We are considering adding more knowledge domains frequently used in telematics, such as EV vehicle know-hows, fuel control and the diversity of sensors used for it, BLE beacon applications, CAN bus-specific knowledge, and more. We might also load information about other platforms to provide better consulting services on the edge. For example, we have many common users with Wialon and regularly encounter Wialon-related questions in our HelpBox chat. Instead of directing users to support@wialon.com, it would be beneficial to try to answer their questions with AI, similar to how we currently handle device-specific knowledge from manufacturers.

The LLM release cycle is beyond our competence. I was absolutely happy with the “gpt-4-1106-preview” model in Q1 of this year. But now, comparing its answers with those of the latest models reveals significant improvements. We are eagerly awaiting smarter, quicker, and cheaper models that will be released this year or next, and we will test them on our platform as soon as they become available.

In the coming months, our efforts will be focused on content. We need to improve (rewrite) documentation for calculators and expressions, provide more use cases with webhooks, and comprehensively describe flespi UI tips and tricks. Also, we will write more complex how-to articles to cover various flespi applications.

Additionally, for each protocol or device we work with, we integrate its manual into our protocols knowledge system. This enables codi to assist with a growing variety of devices.

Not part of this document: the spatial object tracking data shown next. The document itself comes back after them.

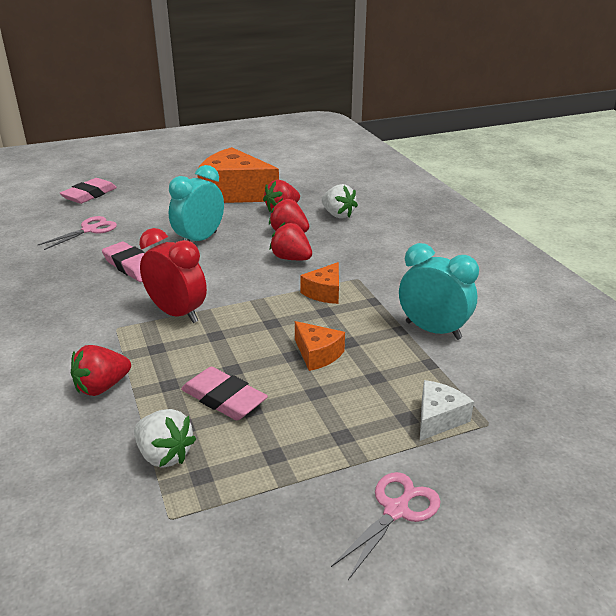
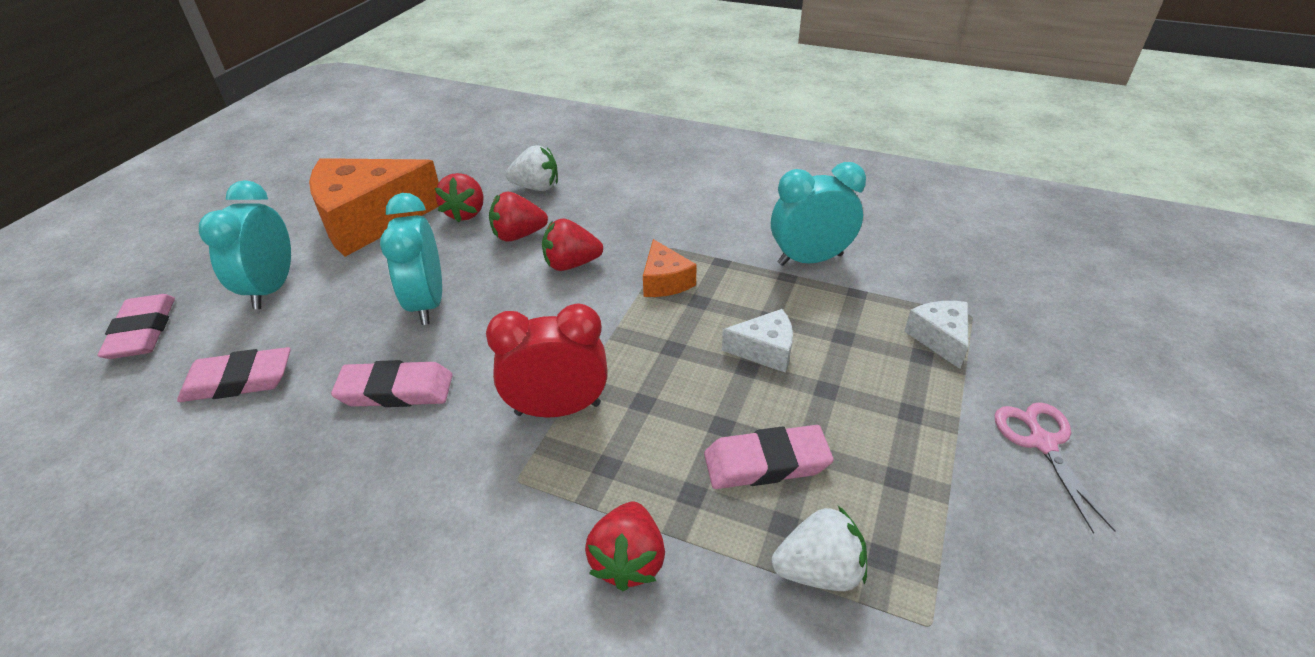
camera: 45 degrees left, 10 degrees up
(89, 230) = (239, 380): pink scissors -> pink eraser
(153, 202) = (272, 289): none -> turquoise clock
(317, 354) = (765, 350): orange cheese -> white cheese

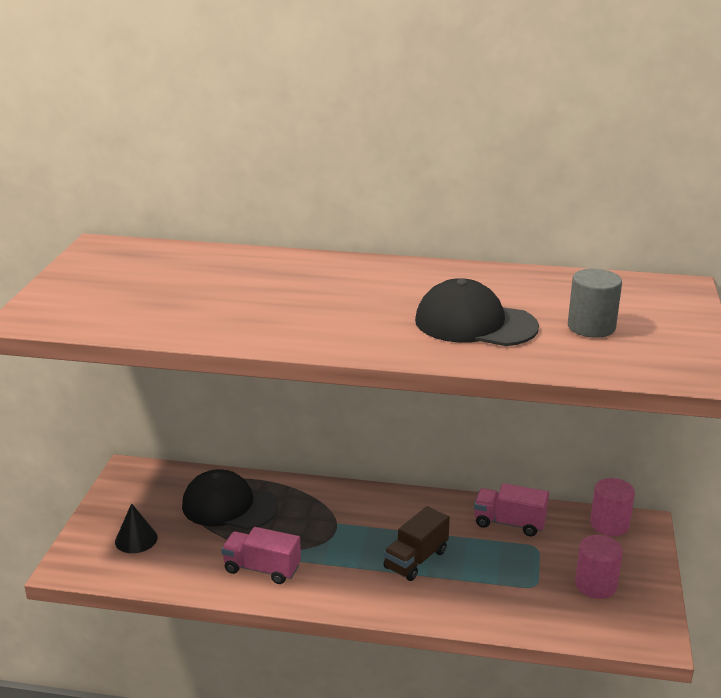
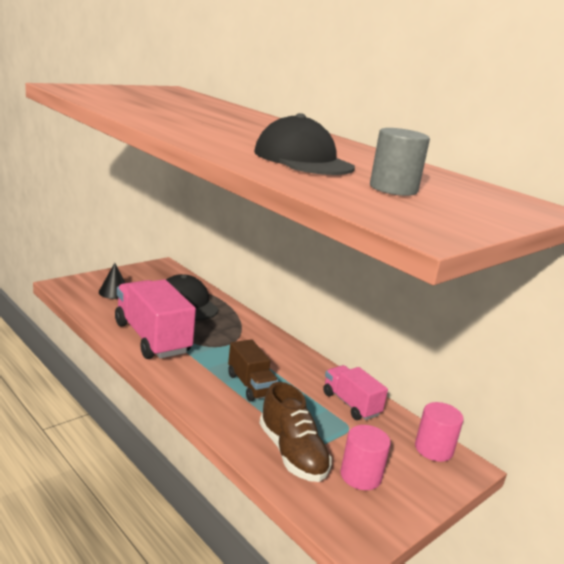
camera: 35 degrees right, 5 degrees down
(262, 569) = (152, 338): pink truck -> pink truck, size x1.74
(416, 559) = (250, 385): brown truck -> brown truck turned 105 degrees counterclockwise
(530, 601) = (292, 453): none -> brown shoe

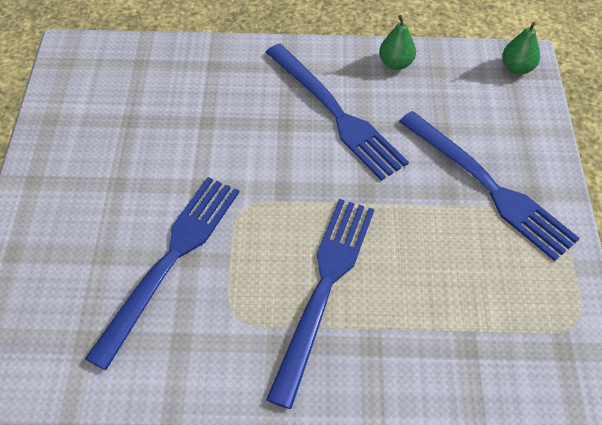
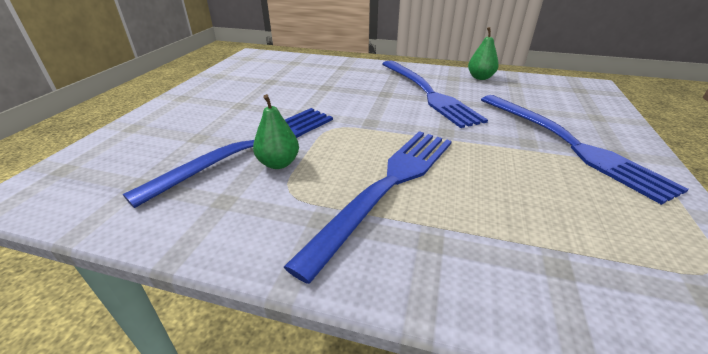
camera: 15 degrees right, 20 degrees down
(517, 68) = (585, 88): green pear -> green pear (278, 163)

Another upcoming functionality is the unguided AI assistance service, where our users will be able to chat with AI regarding specific devices, calculators, or webhooks without the expectation that this communication will be reviewed by the flespi team. As we increasingly find satisfaction with the answers provided by codi, there may come a time when we trust it to operate autonomously.

One more functionality that may be implemented in the future is a fully autonomous protocol integration system based on provided protocols. You would simply upload a PDF containing the communication protocol, and the AI would generate the necessary PVM code to manage communication with devices. Most components of such a service are already accessible; we only need to consolidate them into a unified tool and ensure its functionality.